Having come from an interested and biased source, the defendant's evidence had to
be taken with plenty of allowances for understatement both as to the acreage

utilized and the quantity of palay gathered. Much of his testimony is so equivocal as
to invite distrust. But taking this testimony on its face value, we still fail to see
justice in his claim to a reduction of rent. Compared with what he admitted having
received as his part of the harvests in 1942, 1943, and 1944, P2,767.50 in August ,
1944, was insignificant. That was the amount which was due as rents in arrears in
that month, when the trial was held and when he persisted in fighting the case. At
that time the price of rice had risen to fabulous heights while the value of the peso
had topped down in inverse proportion, with the result that P3,000 could hardly
have bought five or ten cavanes of rice. It is to the credit of the plaintiff that no
increase in rent was asked by her to compensate for the tremendous slump which
the "Mickey Mouse" notes had taken. As equity is the philosophy undelying article
1575, conditions as they were and not as they might have been are important
factors in arriving at a just decision.
Now, of course, things are different. A judgment against the defendant has to be
satisfied with legitimate money. This may be fortunate for the plaintiff and
unfortunate for the defendant. If it is his misfortune, the blame can only be laid at
the door of his own unjustified stubbornness. A party who would not budge an inch
to do simple justice to his opponent when he could have done so without doing
himself an injustice was taking a chance and had to suffer the consequences.
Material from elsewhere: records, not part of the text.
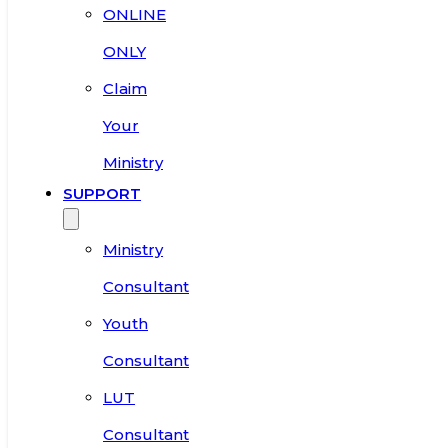
ONLINE
ONLY
Claim
Your
Ministry
SUPPORT
Ministry
Consultant
Youth
Consultant
LUT
Consultant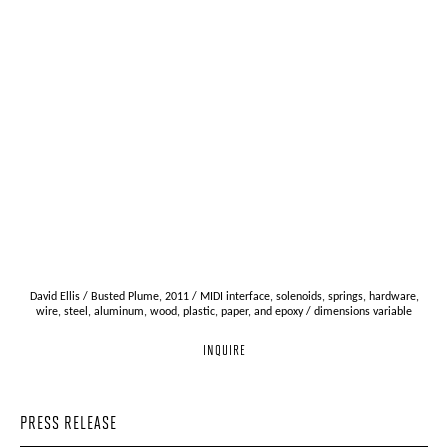
David Ellis / Busted Plume, 2011 / MIDI interface, solenoids, springs, hardware,
wire, steel, aluminum, wood, plastic, paper, and epoxy / dimensions variable
INQUIRE
PRESS RELEASE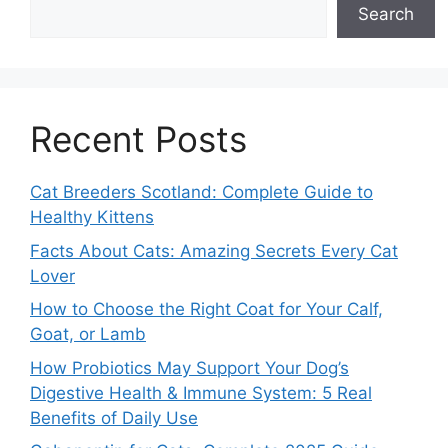
Search
Recent Posts
Cat Breeders Scotland: Complete Guide to
Healthy Kittens
Facts About Cats: Amazing Secrets Every Cat
Lover
How to Choose the Right Coat for Your Calf,
Goat, or Lamb
How Probiotics May Support Your Dog’s
Digestive Health & Immune System: 5 Real
Benefits of Daily Use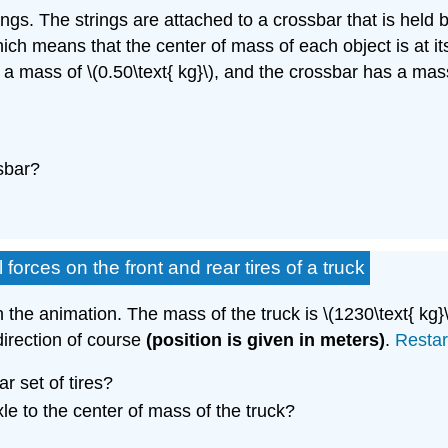
trings. The strings are attached to a crossbar that is hel
which means that the center of mass of each object is at 
 a mass of \(0.50\text{ kg}\), and the crossbar has a mass
sbar?
forces on the front and rear tires of a truck
n the animation. The mass of the truck is \(1230\text{ kg}
 direction of course
(position is given in meters)
.
Restar
r set of tires?
xle to the center of mass of the truck?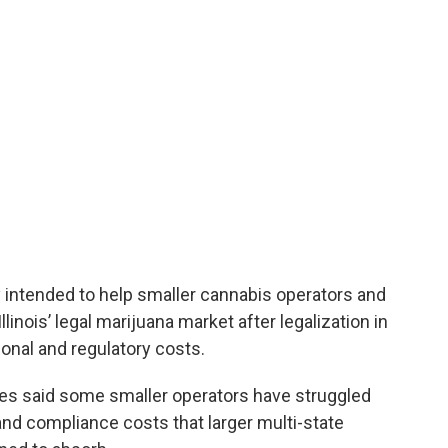
ly intended to help smaller cannabis operators and
linois’ legal marijuana market after legalization in
onal and regulatory costs.
es said some smaller operators have struggled
and compliance costs that larger multi-state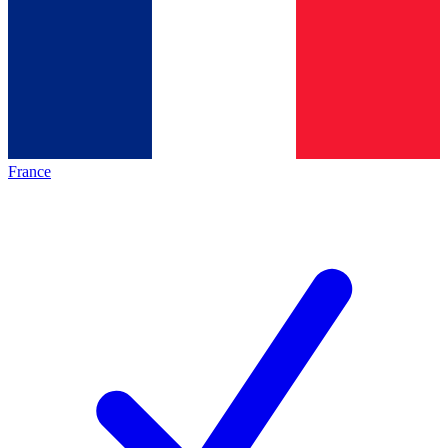
France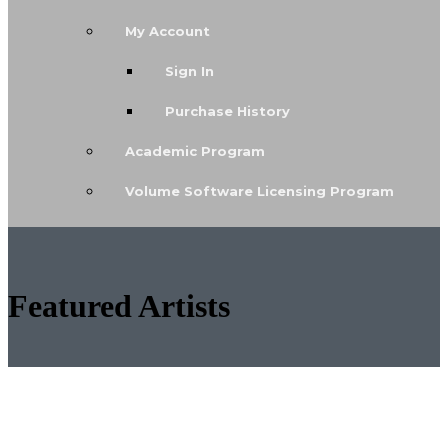
My Account
Sign In
Purchase History
Academic Program
Volume Software Licensing Program
Featured Artists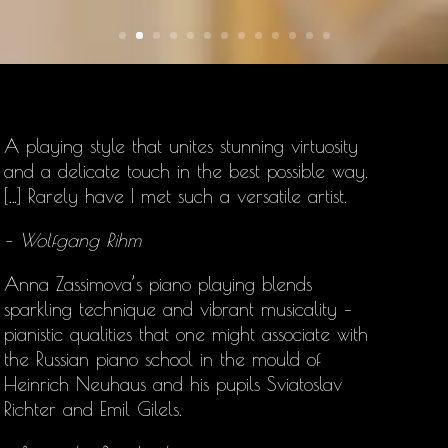
A playing style that unites stunning virtuosity
and a delicate touch in the best possible way.
[…] Rarely have I met such a versatile artist.
– Wolfgang Rihm
Anna Zassimova’s
piano playing blends
sparkling technique and vibrant musicality –
pianistic qualities that one might associate with
the Russian piano school in the mould of
Heinrich Neuhaus and his pupils Sviatoslav
Richter and Emil Gilels.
The first assignment of error attacks the validity of the judgment on the ground that
the plaintiff's husband was not joined as plaintiff. It is contended, with support of
law and authorities, that even though the subject matter of the contract is a
separate property of the wife, yet the suit seeks to recover rents which under article
1401 of the Civil Code belong to the conjugal partnership.
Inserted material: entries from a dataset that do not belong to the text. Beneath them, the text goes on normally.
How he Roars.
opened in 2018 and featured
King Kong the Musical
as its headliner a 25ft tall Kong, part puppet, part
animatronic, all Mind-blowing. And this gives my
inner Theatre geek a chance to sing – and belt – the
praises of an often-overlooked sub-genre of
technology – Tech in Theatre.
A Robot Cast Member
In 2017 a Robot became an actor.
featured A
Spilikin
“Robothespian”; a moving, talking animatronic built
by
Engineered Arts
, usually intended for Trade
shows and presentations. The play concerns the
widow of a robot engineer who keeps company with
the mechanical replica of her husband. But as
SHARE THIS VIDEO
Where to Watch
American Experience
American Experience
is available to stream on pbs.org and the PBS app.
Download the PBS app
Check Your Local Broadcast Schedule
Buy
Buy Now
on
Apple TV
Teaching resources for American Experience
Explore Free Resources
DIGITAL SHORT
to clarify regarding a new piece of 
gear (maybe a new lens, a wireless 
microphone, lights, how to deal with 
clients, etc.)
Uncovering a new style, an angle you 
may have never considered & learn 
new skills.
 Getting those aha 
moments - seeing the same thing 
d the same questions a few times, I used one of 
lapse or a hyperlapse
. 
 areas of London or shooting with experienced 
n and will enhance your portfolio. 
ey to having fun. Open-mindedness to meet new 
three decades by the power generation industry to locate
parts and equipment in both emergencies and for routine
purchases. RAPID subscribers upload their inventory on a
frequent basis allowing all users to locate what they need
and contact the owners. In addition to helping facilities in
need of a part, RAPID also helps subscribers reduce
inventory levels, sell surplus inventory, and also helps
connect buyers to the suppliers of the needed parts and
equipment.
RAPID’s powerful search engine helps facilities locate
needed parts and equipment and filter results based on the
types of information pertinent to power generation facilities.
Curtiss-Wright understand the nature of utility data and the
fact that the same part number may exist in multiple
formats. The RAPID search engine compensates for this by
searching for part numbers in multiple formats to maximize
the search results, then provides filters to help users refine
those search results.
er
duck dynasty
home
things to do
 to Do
We, however, do not believe that the case should be dismissed for plaintiff's failure
to join her husband. (Sec. 11, Rule 2, Rules of Court.) Nor should the case be
remanded to the court below and a new trial ordered on this account. The
complaint may and should be amended here, to cure the defect of party
plaintiffs, after final decision is rendered. Section 11, Rule 2, and section 2,
Rule 17, explicitly authorize such procedure. As this Court had occasion to say
in Quison vs. Salud (12 Phil., 109, 1169), "a second action would be but a repetition
of the first and would involved both parties, plaintiffs and defendant, in much
additional expense and would cause much delay, in that way defeating the purpose
of the section, which is expressly stated to be 'that the actual merits of the
controversy may speedily be determined without regard to techincalities and in the
most expenditious and inexpensive manner.'" (See also Diaz vs. De la Rama, 73
Phil., 104.) This procedure is all the more reasonable in the present case because it
does not appear nor is there the slightest hint that the plaintiff's husband is hostile
to his wife's demand or claims any interest in the suit adverse to hers, or that the
defendant, by any possibility, has any evidence to present with reference to the
husband.

Wherefore, it is ordered that the plaintiff within ten days from notice hereof file an
amended complaint making her husband party plaintiff; and after said complaint is
filed, let judgment be entered affirming the decision of the lower court with cost of
both instances against the appellant.
Moran, C. J., Feria, Bengzon, Briones, and Padilla, JJ., concur.
PARAS, J., I concur, subject to the order in Moratorium.